Bill Gates: Steve Jobs was a wizard, but I was immune to his spells


Steve Jobs Macworld autograph
Steve Jobs (possibly) writing an incantation.
Photo: RR Auction

There are plenty of words used to describe Steve Jobs, but “wizard” isn’t one of the ones we hear too often.

That’s exactly what Jobs was, however, according to Microsoft co-founder and long-time Jobs frenemy Bill Gates. Speaking on CNN, Gates said that Jobs accomplished his Apple-correcting wizardry by “casting spells.” But Gates, as a “minor wizard,” was immune to Jobs’ hocus pocus.

“I was like a minor wizard because he would be casting spells, and I would see people mesmerized, but because I’m a minor wizard, the spells don’t work on me,” Gates said in an interview on leadership.

Gates said that Jobs was brilliant at motivating people — and picking the right people to work with to begin with. “I have yet to meet any person who [could match jobs] in terms of picking talent, hyper-motivating that talent, and having a sense of design of, ‘Oh, this is good. This is not good,’” Gates said.

Even when Jobs had an arguable misstep, as with the original NeXT computer, Jobs “mesmerized those people” working for him.

Gates’ comments may sound like he’s putting Jobs down, but he makes clear that he’s not. Well, not entirely. Although he notes that Jobs could be an “asshole” at times, he also “brought some incredibly positive things along with that toughness.”

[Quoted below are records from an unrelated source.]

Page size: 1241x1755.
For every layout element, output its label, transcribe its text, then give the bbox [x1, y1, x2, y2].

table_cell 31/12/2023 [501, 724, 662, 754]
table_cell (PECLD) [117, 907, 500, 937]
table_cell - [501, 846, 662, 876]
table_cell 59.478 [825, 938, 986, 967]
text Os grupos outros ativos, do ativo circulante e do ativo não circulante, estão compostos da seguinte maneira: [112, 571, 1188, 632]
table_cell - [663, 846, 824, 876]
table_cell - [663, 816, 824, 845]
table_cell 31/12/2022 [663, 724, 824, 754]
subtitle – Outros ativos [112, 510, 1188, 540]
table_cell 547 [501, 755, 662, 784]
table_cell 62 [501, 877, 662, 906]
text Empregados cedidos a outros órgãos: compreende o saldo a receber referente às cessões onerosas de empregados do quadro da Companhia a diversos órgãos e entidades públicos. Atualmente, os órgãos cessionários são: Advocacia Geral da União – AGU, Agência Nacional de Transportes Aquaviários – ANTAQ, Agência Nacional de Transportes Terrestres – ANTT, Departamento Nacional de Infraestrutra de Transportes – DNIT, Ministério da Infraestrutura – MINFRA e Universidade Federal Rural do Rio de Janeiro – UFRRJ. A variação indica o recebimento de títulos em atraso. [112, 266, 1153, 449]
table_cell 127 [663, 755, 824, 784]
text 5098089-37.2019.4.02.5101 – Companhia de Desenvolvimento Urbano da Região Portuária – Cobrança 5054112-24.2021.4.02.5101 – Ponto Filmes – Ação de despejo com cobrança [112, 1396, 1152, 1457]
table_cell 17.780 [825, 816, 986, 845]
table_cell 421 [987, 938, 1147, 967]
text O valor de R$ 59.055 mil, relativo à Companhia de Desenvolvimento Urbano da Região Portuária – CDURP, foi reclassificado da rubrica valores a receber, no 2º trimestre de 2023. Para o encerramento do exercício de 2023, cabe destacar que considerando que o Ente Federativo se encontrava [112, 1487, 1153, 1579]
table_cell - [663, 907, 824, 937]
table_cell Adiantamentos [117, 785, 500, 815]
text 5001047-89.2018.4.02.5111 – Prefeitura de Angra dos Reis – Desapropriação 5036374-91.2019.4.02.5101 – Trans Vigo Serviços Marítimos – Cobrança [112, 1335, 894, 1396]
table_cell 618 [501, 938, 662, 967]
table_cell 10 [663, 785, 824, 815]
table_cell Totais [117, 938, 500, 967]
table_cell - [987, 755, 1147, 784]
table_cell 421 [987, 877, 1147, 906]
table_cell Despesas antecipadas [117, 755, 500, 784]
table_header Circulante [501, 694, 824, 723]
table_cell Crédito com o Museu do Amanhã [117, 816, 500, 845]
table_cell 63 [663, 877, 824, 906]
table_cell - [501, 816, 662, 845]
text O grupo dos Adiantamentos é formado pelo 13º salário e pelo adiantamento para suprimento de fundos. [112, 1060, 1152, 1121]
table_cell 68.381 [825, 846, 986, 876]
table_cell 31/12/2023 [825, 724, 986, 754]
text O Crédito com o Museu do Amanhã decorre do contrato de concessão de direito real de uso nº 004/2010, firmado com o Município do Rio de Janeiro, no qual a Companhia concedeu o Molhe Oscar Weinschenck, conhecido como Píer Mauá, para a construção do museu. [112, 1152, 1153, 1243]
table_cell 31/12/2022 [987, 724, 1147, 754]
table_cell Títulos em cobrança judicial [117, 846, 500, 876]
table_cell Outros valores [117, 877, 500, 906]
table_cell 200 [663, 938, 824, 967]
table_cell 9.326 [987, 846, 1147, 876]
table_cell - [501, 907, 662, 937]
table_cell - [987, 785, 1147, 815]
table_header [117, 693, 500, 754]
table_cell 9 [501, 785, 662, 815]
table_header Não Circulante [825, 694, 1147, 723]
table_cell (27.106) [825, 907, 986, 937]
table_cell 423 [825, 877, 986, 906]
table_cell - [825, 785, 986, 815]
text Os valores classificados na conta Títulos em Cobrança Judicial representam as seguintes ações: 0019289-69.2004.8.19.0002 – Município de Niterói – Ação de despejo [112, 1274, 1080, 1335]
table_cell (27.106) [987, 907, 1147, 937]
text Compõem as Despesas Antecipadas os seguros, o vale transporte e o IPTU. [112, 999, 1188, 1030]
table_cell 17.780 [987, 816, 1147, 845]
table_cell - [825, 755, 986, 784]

The history of Steve Jobs and Bill Gates

Despite their differences in approach, Steve Jobs and Bill Gates enjoyed a close (albeit sometimes contentious) relationship for years. Microsoft and Apple started in the late 1970s within months of one another. Gates then made his name as a developer for the Mac. He even tried to convince Apple’s higher-ups to distribute the Mac OS on third-party computers: basically the Windows model before Windows was a thing.

By the 1990s, Gates had overtaken Jobs in career trajectory. It wasn’t until Jobs returned to Apple in the late 1990s that things started to turn in Jobs’ direction again. Gates recently called Microsoft’s failure to compete in the mobile space his “greatest mistake ever.”